Object relational mappings are over-rated...
1st January 2004
... At least according to Tim Bray:
Lots of architects have learned, painfully, that you usually can’t magick relational rows away behind object/class abstractions. The right way to think about a database is as a set of normalized tables that are designed to be addressed with SQL strings.
This brings in to focus something I’ve been thinking about for quite a while. I always try to abstract away the details of the data storage layer behind some kind of interface, so that none of my front end code ever has to make a direct database call, instead calling methods on my application objects with names like “get_user_by_id” or “get_blog_entries_for_date”. The idea is that I could, if I wanted to, completely switch out the underlying data source. I should also be able to write new front-end functionality that calls the existing application layer methods without having to change anything in the data access code.
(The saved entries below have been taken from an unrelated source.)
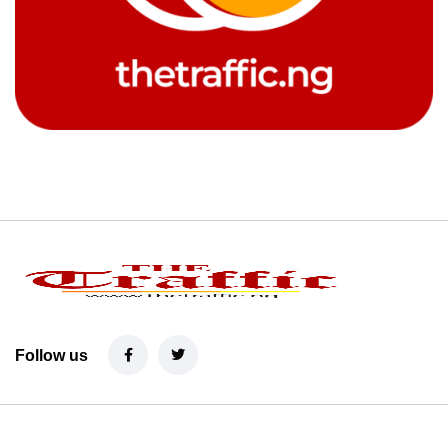
Follow us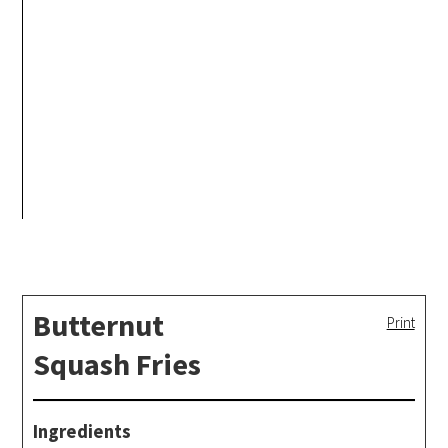
Butternut
Print
Squash Fries
Ingredients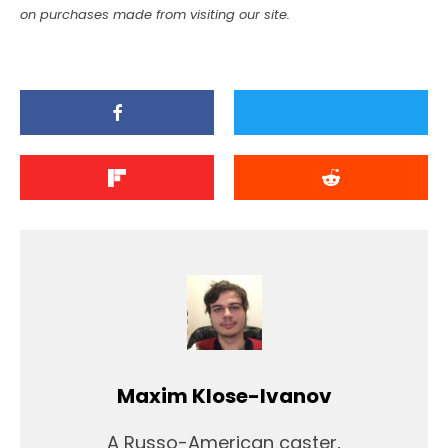
on purchases made from visiting our site.
Maxim Klose-Ivanov
A Russo-American caster,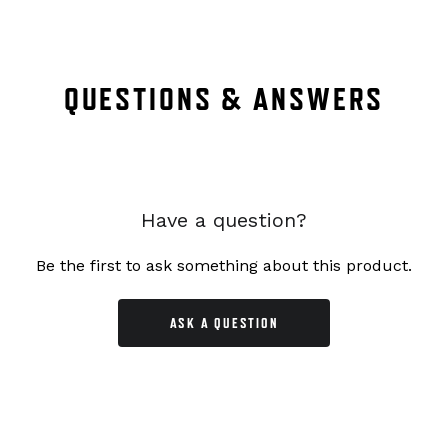
QUESTIONS & ANSWERS
Have a question?
Be the first to ask something about this product.
ASK A QUESTION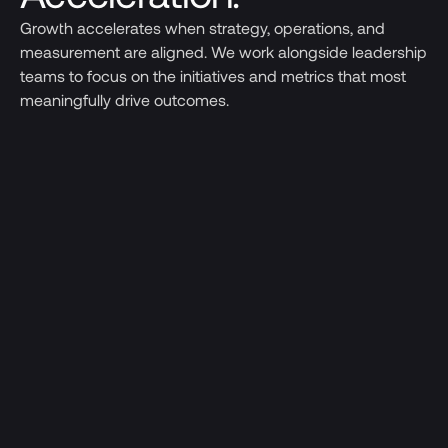
Growth accelerates when strategy, operations, and
measurement are aligned. We work alongside leadership
teams to focus on the initiatives and metrics that most
meaningfully drive outcomes.
Go-to-Market Acceleration
Clarifying positioning, refining solutions, and
building repeatable sales and partnership
engines
Leadership & Talent
Recruiting and developing the leadership
teams required to support the next stage of
growth.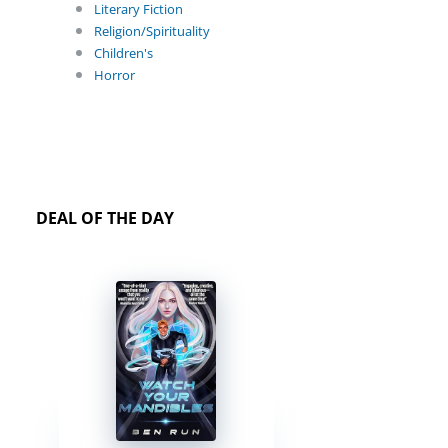
Literary Fiction
Religion/Spirituality
Children's
Horror
DEAL OF THE DAY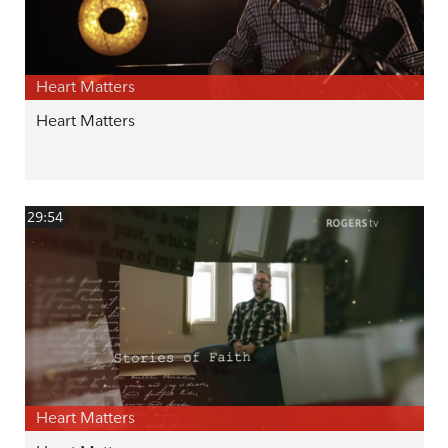
Heart Matters
Heart Matters
29:54
Heart Matters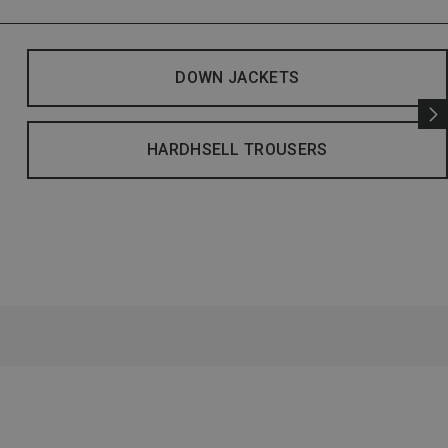
DOWN JACKETS
HARDHSELL TROUSERS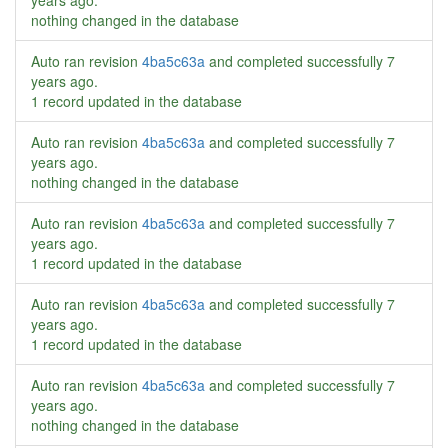
years ago
.
nothing changed in the database
Auto ran revision
4ba5c63a
and completed successfully
7
years ago
.
1 record updated in the database
Auto ran revision
4ba5c63a
and completed successfully
7
years ago
.
nothing changed in the database
Auto ran revision
4ba5c63a
and completed successfully
7
years ago
.
1 record updated in the database
Auto ran revision
4ba5c63a
and completed successfully
7
years ago
.
1 record updated in the database
Auto ran revision
4ba5c63a
and completed successfully
7
years ago
.
nothing changed in the database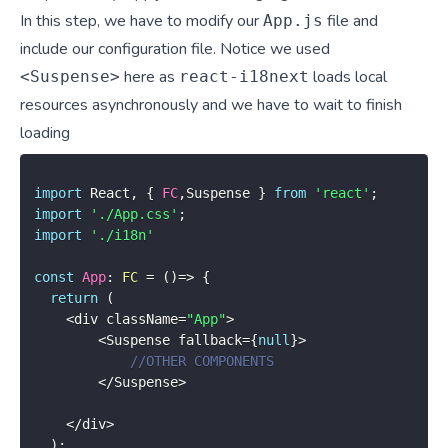
In this step, we have to modify our
file and
App.js
include our configuration file. Notice we used
here as
loads local
<Suspense>
react-i18next
resources asynchronously and we have to wait to finish
loading
import
 React
,
{
FC
,
Suspense 
}
from
'react'
;
import
'./App.css'
;
import
'./i18n'
const
App
:
FC
=
(
)
=>
{
return
(
<
div className
=
"App"
>
<
Suspense fallback
=
{
null
}
>
//OTHER COMPONENTS
<
/
Suspense
>
<
/
div
>
)
;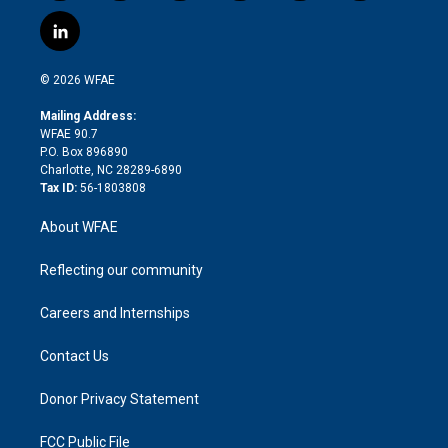
w
n
o
h
l
a
i
s
u
r
i
c
l
t
t
t
e
p
e
i
t
a
u
a
b
b
n
e
g
b
d
o
o
© 2026 WFAE
k
r
r
e
s
a
o
e
a
r
k
Mailing Address:
d
m
d
WFAE 90.7
i
P.O. Box 896890
n
Charlotte, NC 28289-6890
Tax ID:
56-1803808
About WFAE
Reflecting our community
Careers and Internships
Contact Us
Donor Privacy Statement
FCC Public File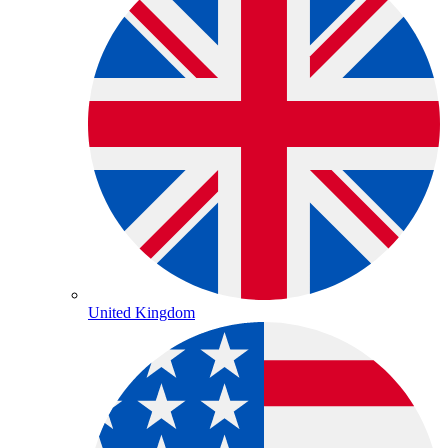
United Kingdom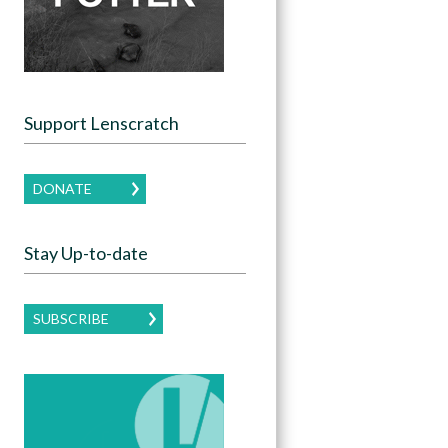
Support Lenscratch
DONATE
Stay Up-to-date
SUBSCRIBE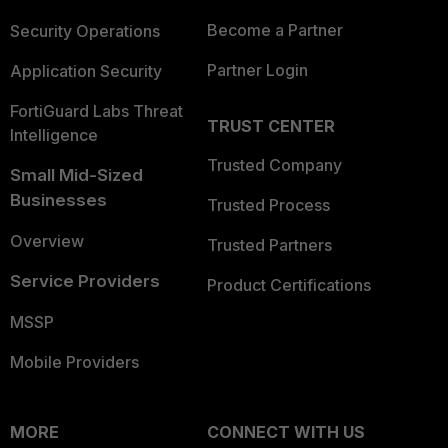
Become a Partner
Security Operations
Partner Login
Application Security
FortiGuard Labs Threat
TRUST CENTER
Intelligence
Trusted Company
Small Mid-Sized
Businesses
Trusted Process
Overview
Trusted Partners
Service Providers
Product Certifications
MSSP
Mobile Providers
MORE
CONNECT WITH US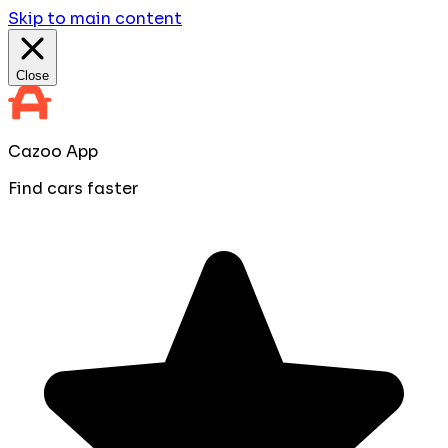
Skip to main content
Close
Cazoo App
Find cars faster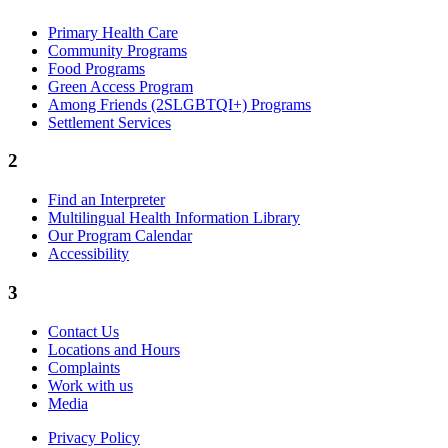
Primary Health Care
Community Programs
Food Programs
Green Access Program
Among Friends (2SLGBTQI+) Programs
Settlement Services
2
Find an Interpreter
Multilingual Health Information Library
Our Program Calendar
Accessibility
3
Contact Us
Locations and Hours
Complaints
Work with us
Media
Privacy Policy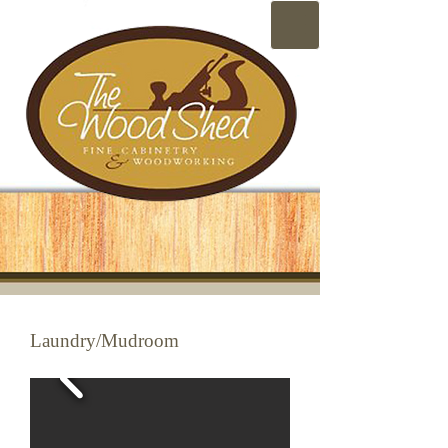
Laundry/Mudroom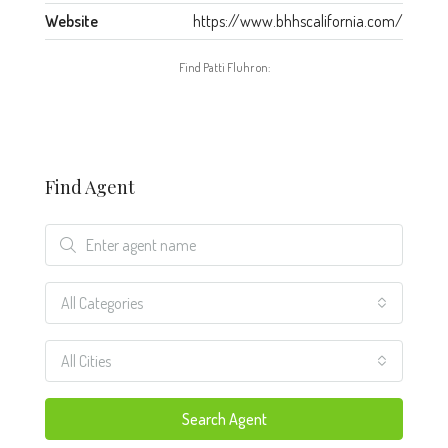
Website
https://www.bhhscalifornia.com/
Find Patti Fluhr on:
Find Agent
All Categories
All Cities
Search Agent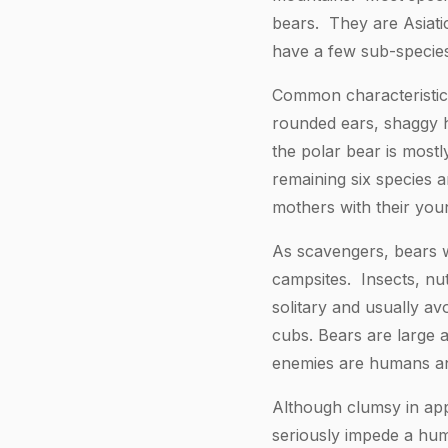
bears. They are Asiati
have a few sub-species
Common characteristics
rounded ears, shaggy ha
the polar bear is most
remaining six species a
mothers with their youn
As scavengers, bears w
campsites. Insects, nut
solitary and usually av
cubs. Bears are large 
enemies are humans an
Although clumsy in app
seriously impede a hum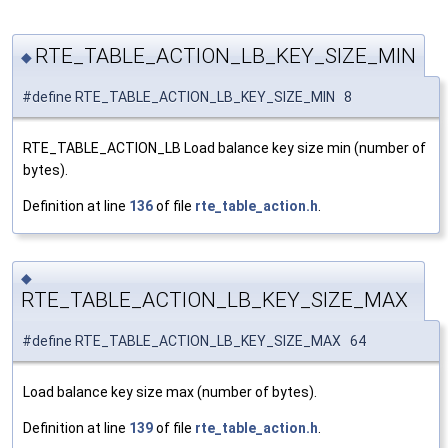
RTE_TABLE_ACTION_LB_KEY_SIZE_MIN
◆
#define RTE_TABLE_ACTION_LB_KEY_SIZE_MIN 8
RTE_TABLE_ACTION_LB Load balance key size min (number of
bytes).
Definition at line
136
of file
rte_table_action.h
.
◆
RTE_TABLE_ACTION_LB_KEY_SIZE_MAX
#define RTE_TABLE_ACTION_LB_KEY_SIZE_MAX 64
Load balance key size max (number of bytes).
Definition at line
139
of file
rte_table_action.h
.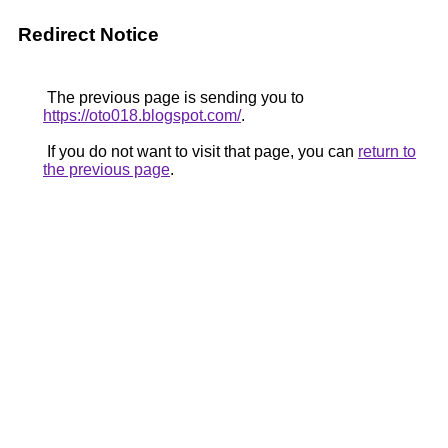
Redirect Notice
The previous page is sending you to
https://oto018.blogspot.com/
.
If you do not want to visit that page, you can
return to
the previous page
.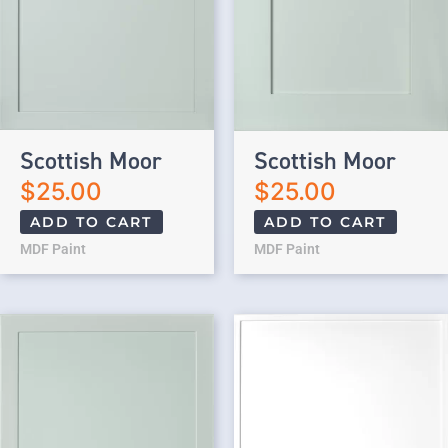
Scottish Moor
Scottish Moor
$
25.00
$
25.00
ADD TO CART
ADD TO CART
MDF Paint
MDF Paint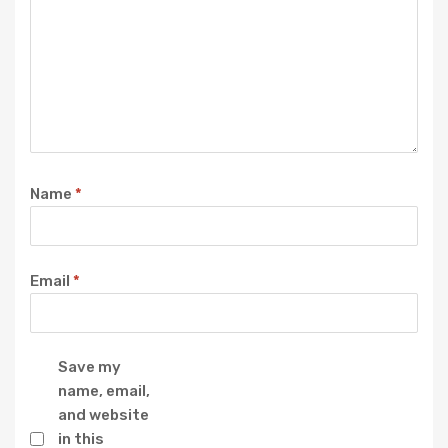
Name
*
Email
*
Save my
name, email,
and website
in this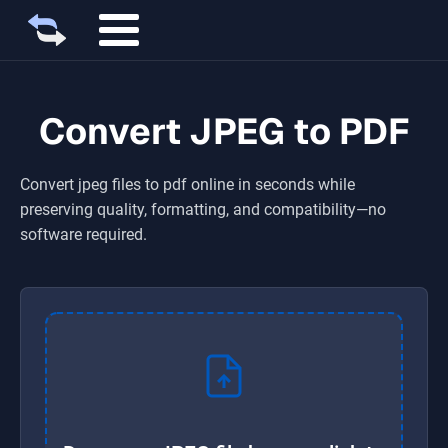
Convert JPEG to PDF
Convert
jpeg
files to
pdf
online in seconds while
preserving quality, formatting, and compatibility—no
software required.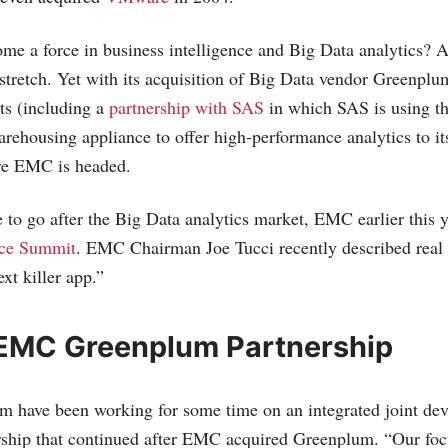
 a force in business intelligence and Big Data analytics? At 
 stretch. Yet with its acquisition of Big Data vendor Greenpl
ts (including a
partnership with SAS
in which SAS is using 
ehousing appliance to offer high-performance analytics to its
re EMC is headed.
e to go after the Big Data analytics market, EMC earlier this y
nce Summit
. EMC Chairman Joe Tucci recently described real 
ext killer app.”
EMC Greenplum Partnership
 have been working for some time on an integrated joint de
rship that continued after EMC acquired Greenplum. “Our foc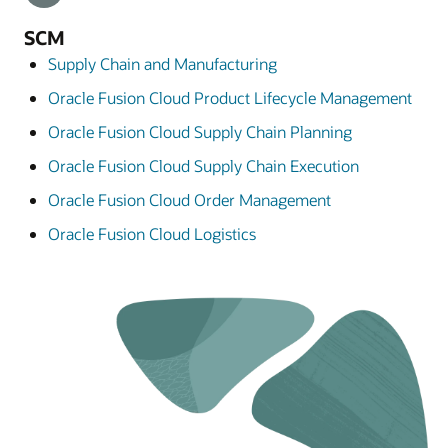
SCM
Supply Chain and Manufacturing
Oracle Fusion Cloud Product Lifecycle Management
Oracle Fusion Cloud Supply Chain Planning
Oracle Fusion Cloud Supply Chain Execution
Oracle Fusion Cloud Order Management
Oracle Fusion Cloud Logistics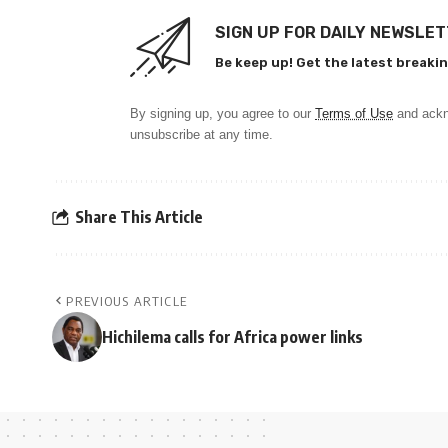
SIGN UP FOR DAILY NEWSLE
Be keep up! Get the latest breakin
By signing up, you agree to our
Terms of Use
and ackn
unsubscribe at any time.
Share This Article
PREVIOUS ARTICLE
Hichilema calls for Africa power links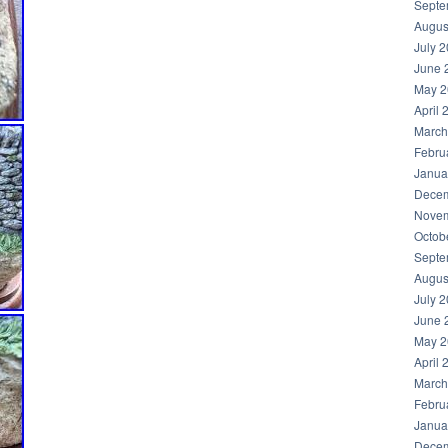
Septe
Augus
July 
June 
May 2
April 
March
Febru
Janua
Decem
Novem
Octob
Septe
Augus
July 
June 
May 2
April 
March
Febru
Janua
Decem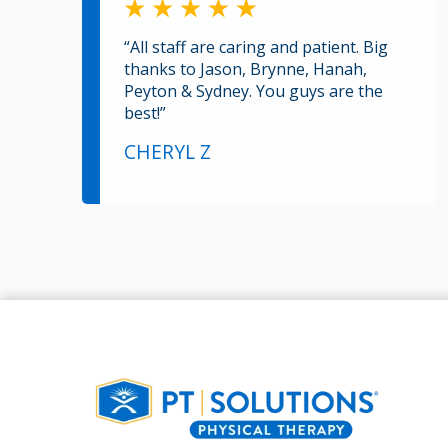
“All staff are caring and patient. Big
thanks to Jason, Brynne, Hanah,
Peyton & Sydney. You guys are the
best!”
CHERYL Z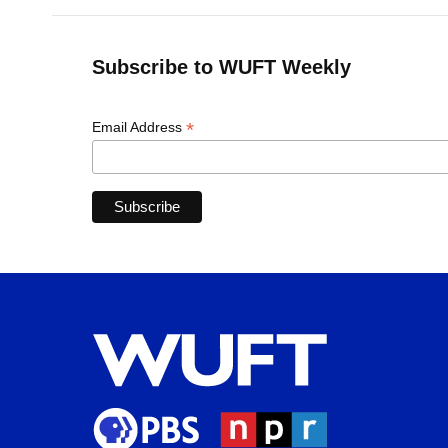
Subscribe to WUFT Weekly
*
Email Address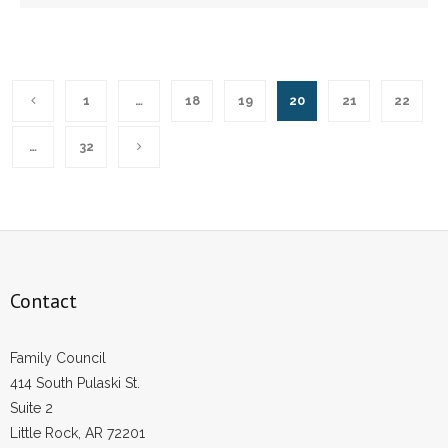
1
…
18
19
20
21
22
…
32
Contact
Family Council
414 South Pulaski St.
Suite 2
Little Rock, AR 72201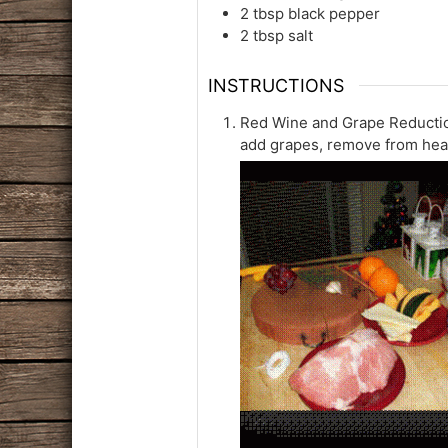
2
tbsp
black pepper
2
tbsp
salt
INSTRUCTIONS
Red Wine and Grape Reduction
add grapes, remove from heat 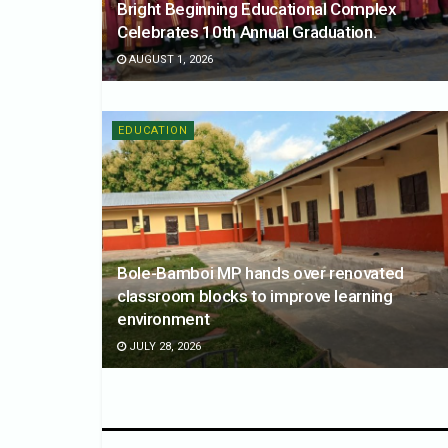
Bright Beginning Educational Complex
Celebrates 10th Annual Graduation.
AUGUST 1, 2026
EDUCATION
Bole-Bamboi MP hands over renovated
classroom blocks to improve learning
environment
JULY 28, 2026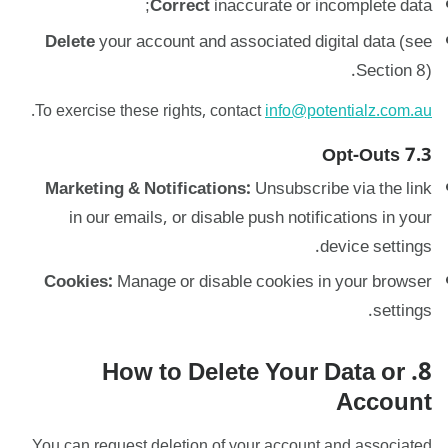
Correct
inaccurate or incomplete data;
Delete
your account and associated digital data (see
Section 8).
.
To exercise these rights, contact
info@potentialz.com.au
7.3 Opt-Outs
Marketing & Notifications:
Unsubscribe via the link
in our emails, or disable push notifications in your
device settings.
Cookies:
Manage or disable cookies in your browser
settings.
8. How to Delete Your Data or
Account
You can request deletion of your account and associated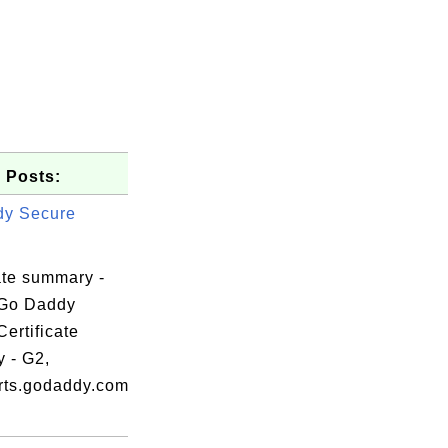
 Posts:
dy Secure
ate summary -
 Go Daddy
ertificate
y - G2,
erts.godaddy.com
There are a couple of problems here. Firstly, I’ve already got a data abstraction layer in the form of SQL. Although there are many discrepancies between implementations, basic SQL statements such as selects and joins should work on pretty much any database. Additionally, in my three years of building web applications I can’t think of a single time I’ve needed to change the data layer for an existing application.
Modern database features such as stored procedures and constraints allow you to move huge chunks of application logic that relates to data coherency in to the database itself. In fact, PostgreSQL even allows you to write stored procedures in third party languages such as Python or Perl. With carefully written stored procedures, much of the important application logic could live in the database along with the data itself—a concept comparable to object oriented programming where the data and the methods that can be run on the data are encapsulated together.
I certainly haven’t made up my mind one way or the other, and at the end of the day the best approach is the one that gets a project completed in a reasonable time frame and that results in easily maintainable code. Plenty of food for thought, in any case.